It is all the rage, apparently, for Jews to be observing Ramadan. The BBC carried a report of Jews and Muslims breaking the Ramadan fast with a ‘Kosher’ Iftar meal in a London synagogue. According to the Times of Israel, another London rabbi, Natan Levy, ‘ stunned members of the Jewish community by observing the Islamic month of fasting after witnessing first-hand the lack of engagement between the two faiths’.

Then Yachad, dubbed the British J-Street, announced its Tisha-b’Av/Ramadan fast dedicated to ‘non-violence’ and to ‘peace’, a ‘choose life’ fast: “All over the world Jews and Muslims, Israelis and Palestinians, will be fasting together, against violence, and for peace. “

And now we hear that the Adly synagogue in Cairo hosted an Iftar meal. This is the meal eaten at sunset at the end of a day’s fasting. In the comments thread to an item in the Egyptian press, Omar gushes: “This is such a great thing, dispelling the absolute hatred for Jews and showing us “Hey, we’re all Egyptians too!” Another reacts approvingly: “This is the true spirit and teaching of all three monotheistic religions. A beautiful step in the right direction and I hope it doesn’t stop there and it’s not just during Ramadan but throughout the year and years to come! Salam, Shalom and Peace to all!”

Saved data entries
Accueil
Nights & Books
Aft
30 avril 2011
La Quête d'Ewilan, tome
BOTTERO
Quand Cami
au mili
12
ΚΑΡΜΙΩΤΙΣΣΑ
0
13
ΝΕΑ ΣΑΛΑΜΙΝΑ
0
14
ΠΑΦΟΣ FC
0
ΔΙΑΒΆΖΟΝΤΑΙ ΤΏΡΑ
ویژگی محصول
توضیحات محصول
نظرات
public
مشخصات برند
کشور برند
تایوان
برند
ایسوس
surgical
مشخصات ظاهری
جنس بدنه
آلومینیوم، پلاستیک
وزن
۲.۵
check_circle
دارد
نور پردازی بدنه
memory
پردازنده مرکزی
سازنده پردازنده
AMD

- _Task item 1_
From the Ramadan article, extract the passage from "It is all the" up to and including "the two faiths’.".
- _Task item 2_
List the groups that the Yachad announcement in the Ramadan article says will be fasting together.
You can leave the rows aside.

- _Task answer 1_
It is all the rage, apparently, for Jews to be observing Ramadan. The BBC carried a report of Jews and Muslims breaking the Ramadan fast with a ‘Kosher’ Iftar meal in a London synagogue. According to the Times of Israel, another London rabbi, Natan Levy, ‘ stunned members of the Jewish community by observing the Islamic month of fasting after witnessing first-hand the lack of engagement between the two faiths’.

- _Task answer 2_
Jews, Muslims, Israelis, Palestinians